[start Source passage]
In the Netherlands, it was the determination of some Dutch citizens that forced the government to hold a referendum in April 2016 on the EU’s association agreement with Ukraine. The government lost the referendum and those involved in organising the “No” campaign spoke openly about it being a “warm-up” event for a referendum on the country’s EU membership. Under Dutch law, referendums with constitutional implications can only be organised if a two-thirds majority is secured in parliament. The far-right leader, Wilders, tried to pass such a motion this year but failed. Next spring, when the composition of the parliament could be quite different, he may try again.
In France, Le Pen has made no efforts to hide her negative views of the EU. She has been a vocal proponent of “Frexit”—a French exit from the EU—and has committed the Front National to organising a referendum on France’s EU membership. The Italian opposition is scathing about the euro and has promised a referendum on eurozone membership. The M5S has been vague about its position in such a vote but Grillo has for years demanded a return of “monetary sovereignty” for Italy. Leaving the euro would be far harder to engineer and to manage than the UK’s exit from the bloc. There is no legal basis for it (unlike Article 50 for Brexit) and were any eurozone member state even to think seriously of returning to a national currency, all those with euros in that country would take them abroad. This would mean a bank run, and a crisis for the currency far more serious than that which Greece presented in the summer of 2015. Brexit is nothing compared to this messy unravelling which is why the eurozone is likely to limp on for some time.
[end Source passage]
→ Tasks
1. Could you turn the paragraph beginning "In the Netherlands, it was" in the passage on EU exit referendums into a short bulleted list that keeps its main facts?
2. How would you carry the passage on EU exit referendums forward from its final sentence?
The records come from a separate source.
[start Extracted records]
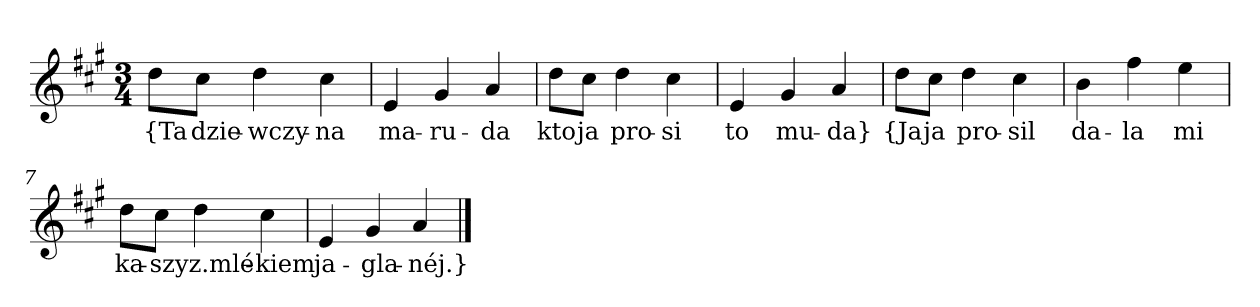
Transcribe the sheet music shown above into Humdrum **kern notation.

**kern	**text
*part1	*part1
*staff1	*staff1
*clefG2	*
*k[f#c#g#]	*
*A:	*
*M3/4	*
=	=
8dd\L	{Ta
8cc#\J	dzie-
4dd	-wczy-
4cc#	-na
=2	=2
4e	ma-
4g#	-ru-
4a	-da
=3	=3
8dd\L	kto
8cc#\J	ja
4dd	pro-
4cc#	-si
=4	=4
4e	to
4g#	mu-
4a	-da}
=5y	=5y
8dd\L	{Ja
8cc#\J	ja
4dd	pro-
4cc#	-sil
=6	=6
4b	da-
4ff#	-la
4ee	mi
=7	=7
8dd\L	ka-
8cc#\J	-szy
4dd	z.mlé-
4cc#	-kiem
=8	=8
4e	ja-
4g#	-gla-
4a	-néj.}
==	==
*-	*-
[end Extracted records]
→ Solved tasks
1.
- Pressure from some Dutch citizens forced the government to hold an April 2016 referendum on the EU's association agreement with Ukraine.
- The government lost, and the organizers of the "No" campaign openly called the vote a "warm-up" for a referendum on EU membership.
- Under Dutch law, a referendum with constitutional implications requires a two-thirds majority in parliament.
- Far-right leader Wilders tried and failed to pass such a motion this year. He may try again next spring, when parliament's composition could be quite different.

2.
The “great revolt” is already transforming the EU from within. In a referendum on 2nd October, Hungarians were asked to vote on the EU’s refugee quotas. A vast majority of those who participated rejected the EU’s policy, but the turnout was extremely low—so low in fact that the result was not binding on the government. This reminds us of another important characteristic of “the void”: the withdrawal of citizens into their private spheres, resulting in apathy and disengagement. Nevertheless, the rising popularity of national referendums is injecting politics into the EU’s institutional structures, which for so long have thrived on the opposite logic of depoliticisation. The apathy that we see in Hungary may mean the EU is off the hook for a while, but it would be wrong to confuse such acquiescence with actual support for the project of “ever closer union.”
Beneath the mainstreaming of Euroscepticism and its challenge to the EU lies a deeper transformation in the very structure of political competition in Europe. The 20th century was characterised by the victory of party democracy as the dominant model of politics: parties, often with sizeable memberships, would compete for votes on the basis of very different programmes. Politics was a clash of ideas and political traditions: social democrats, Christian democrats and communists would argue with each other about their visions for the future. Other actors, such as the church, trade unions, business associations, were part of the debate. Individuals mattered but ideas mattered more.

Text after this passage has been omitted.